Task directions: Tally the lines in the listing below that contain the string "сторону", and state only the total.

Data:
+++
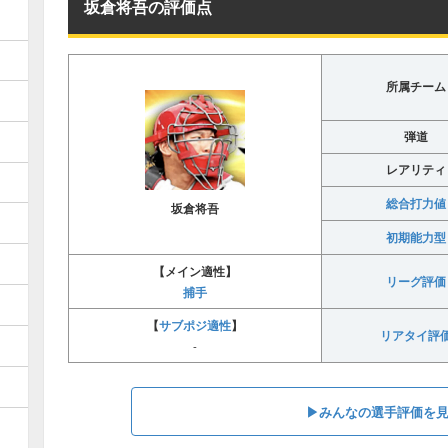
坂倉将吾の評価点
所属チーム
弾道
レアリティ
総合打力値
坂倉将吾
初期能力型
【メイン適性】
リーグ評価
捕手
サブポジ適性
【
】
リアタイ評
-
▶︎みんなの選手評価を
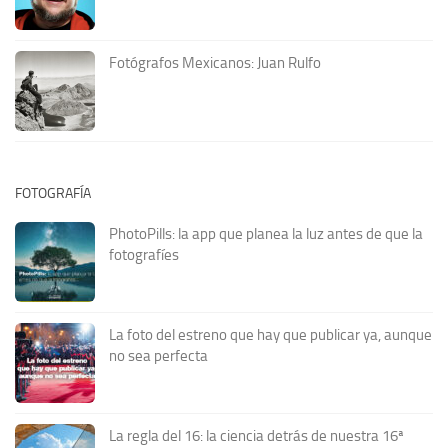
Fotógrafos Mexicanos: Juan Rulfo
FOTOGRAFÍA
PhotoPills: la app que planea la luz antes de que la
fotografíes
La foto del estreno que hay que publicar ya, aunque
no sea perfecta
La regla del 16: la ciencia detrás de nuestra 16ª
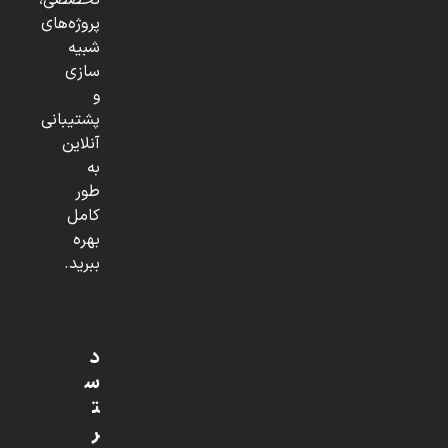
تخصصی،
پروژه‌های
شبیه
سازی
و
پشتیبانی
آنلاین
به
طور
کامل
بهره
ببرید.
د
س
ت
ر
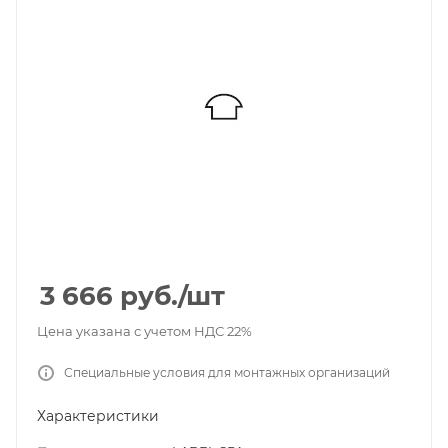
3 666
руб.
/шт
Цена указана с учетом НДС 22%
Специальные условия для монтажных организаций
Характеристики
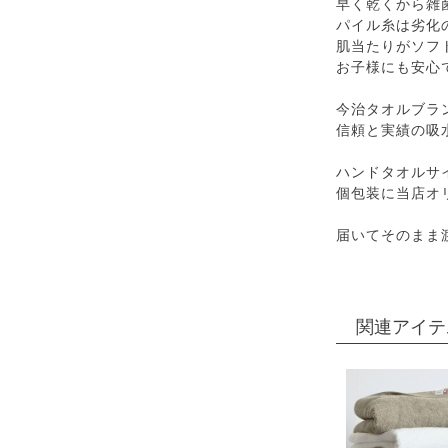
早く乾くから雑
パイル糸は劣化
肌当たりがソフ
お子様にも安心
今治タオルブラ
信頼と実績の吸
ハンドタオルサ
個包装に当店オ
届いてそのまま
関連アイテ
+++
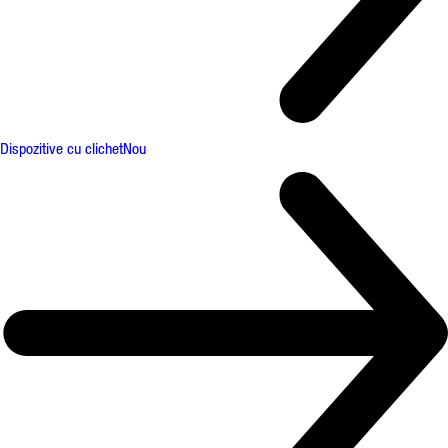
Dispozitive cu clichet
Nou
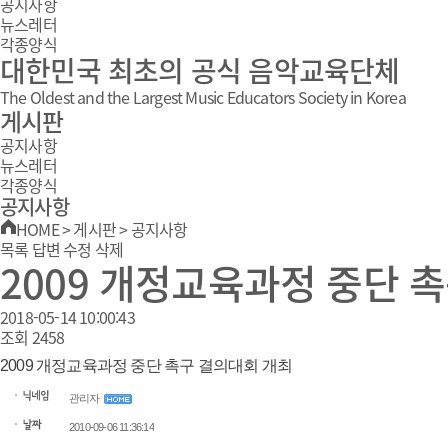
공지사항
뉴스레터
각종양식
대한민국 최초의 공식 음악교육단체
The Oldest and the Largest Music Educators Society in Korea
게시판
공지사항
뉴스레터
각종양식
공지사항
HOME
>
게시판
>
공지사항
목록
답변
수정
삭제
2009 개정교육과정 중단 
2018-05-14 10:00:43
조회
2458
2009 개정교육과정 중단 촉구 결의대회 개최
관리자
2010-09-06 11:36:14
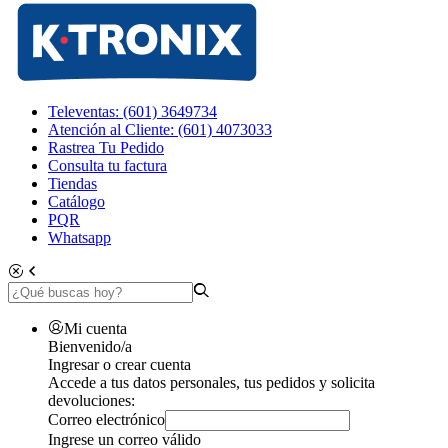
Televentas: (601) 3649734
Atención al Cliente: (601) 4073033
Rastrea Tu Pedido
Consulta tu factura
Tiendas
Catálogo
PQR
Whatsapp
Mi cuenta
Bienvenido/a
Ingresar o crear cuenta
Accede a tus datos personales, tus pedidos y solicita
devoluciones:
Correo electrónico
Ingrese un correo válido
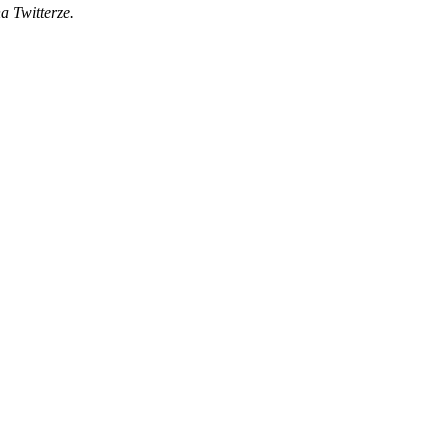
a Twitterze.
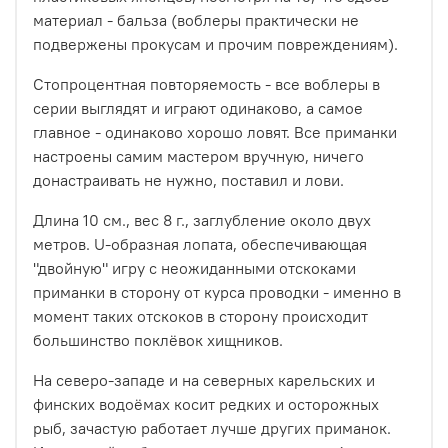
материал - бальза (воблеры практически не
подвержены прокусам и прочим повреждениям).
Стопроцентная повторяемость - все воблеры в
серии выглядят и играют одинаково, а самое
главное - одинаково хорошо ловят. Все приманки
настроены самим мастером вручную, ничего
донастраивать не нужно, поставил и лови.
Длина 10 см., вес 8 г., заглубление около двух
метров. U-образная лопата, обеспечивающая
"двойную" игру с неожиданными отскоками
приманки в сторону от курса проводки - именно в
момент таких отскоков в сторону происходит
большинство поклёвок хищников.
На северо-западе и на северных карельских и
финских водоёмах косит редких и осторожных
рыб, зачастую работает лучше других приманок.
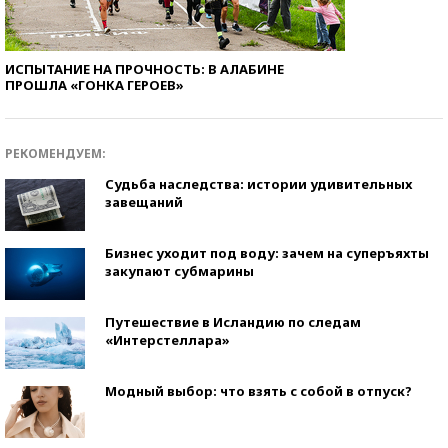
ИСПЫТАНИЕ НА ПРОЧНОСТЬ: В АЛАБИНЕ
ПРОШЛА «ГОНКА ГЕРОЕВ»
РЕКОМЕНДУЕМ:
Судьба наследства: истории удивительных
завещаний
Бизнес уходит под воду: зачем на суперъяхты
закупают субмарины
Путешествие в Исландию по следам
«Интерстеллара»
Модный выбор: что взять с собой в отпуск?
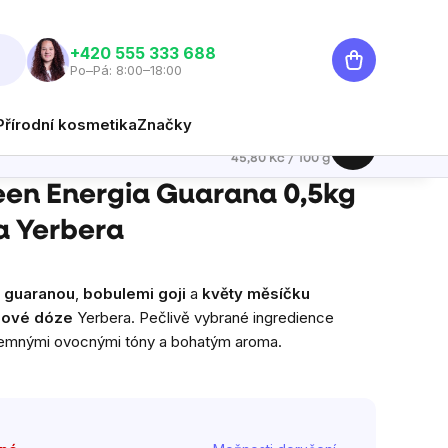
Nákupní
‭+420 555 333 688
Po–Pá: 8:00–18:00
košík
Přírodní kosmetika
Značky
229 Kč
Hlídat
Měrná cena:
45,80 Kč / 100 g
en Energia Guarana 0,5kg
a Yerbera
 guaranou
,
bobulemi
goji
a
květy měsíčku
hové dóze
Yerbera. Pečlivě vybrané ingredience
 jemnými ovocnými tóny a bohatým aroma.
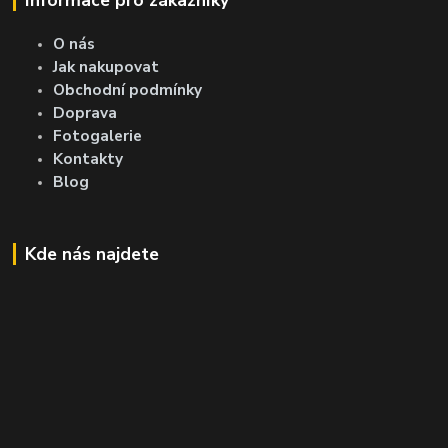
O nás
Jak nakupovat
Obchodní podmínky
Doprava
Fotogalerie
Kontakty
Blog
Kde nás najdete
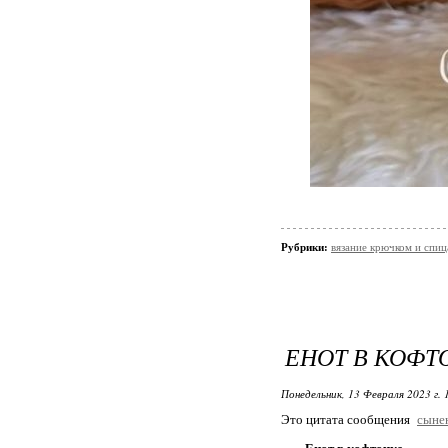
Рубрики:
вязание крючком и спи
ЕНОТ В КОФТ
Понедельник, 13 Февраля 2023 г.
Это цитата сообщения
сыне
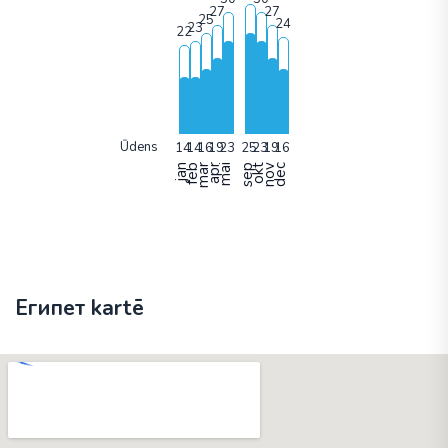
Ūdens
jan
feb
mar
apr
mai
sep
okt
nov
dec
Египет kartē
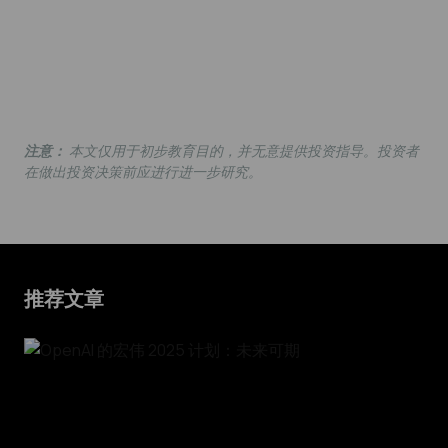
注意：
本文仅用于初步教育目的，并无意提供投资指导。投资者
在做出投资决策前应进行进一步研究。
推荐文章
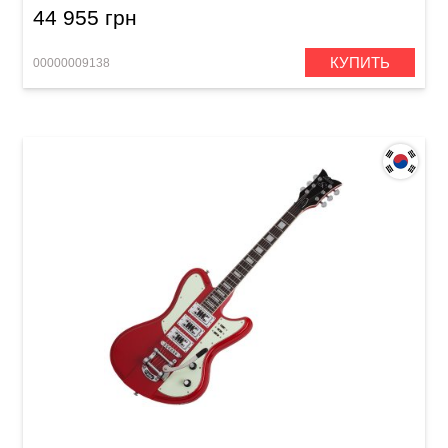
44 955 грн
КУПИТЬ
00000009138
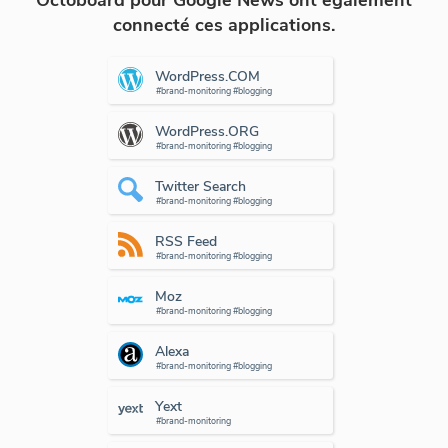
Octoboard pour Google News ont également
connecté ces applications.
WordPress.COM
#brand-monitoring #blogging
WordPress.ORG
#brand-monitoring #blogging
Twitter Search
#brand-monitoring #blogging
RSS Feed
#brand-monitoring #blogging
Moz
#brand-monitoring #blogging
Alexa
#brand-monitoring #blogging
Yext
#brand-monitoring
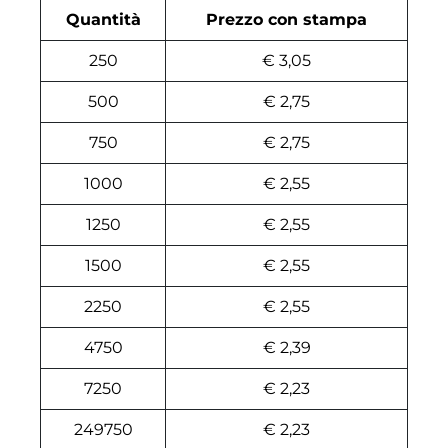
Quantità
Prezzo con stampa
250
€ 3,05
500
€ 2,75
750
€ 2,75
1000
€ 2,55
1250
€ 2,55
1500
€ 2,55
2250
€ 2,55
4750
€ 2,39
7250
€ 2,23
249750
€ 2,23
+++
Reply to the task: 2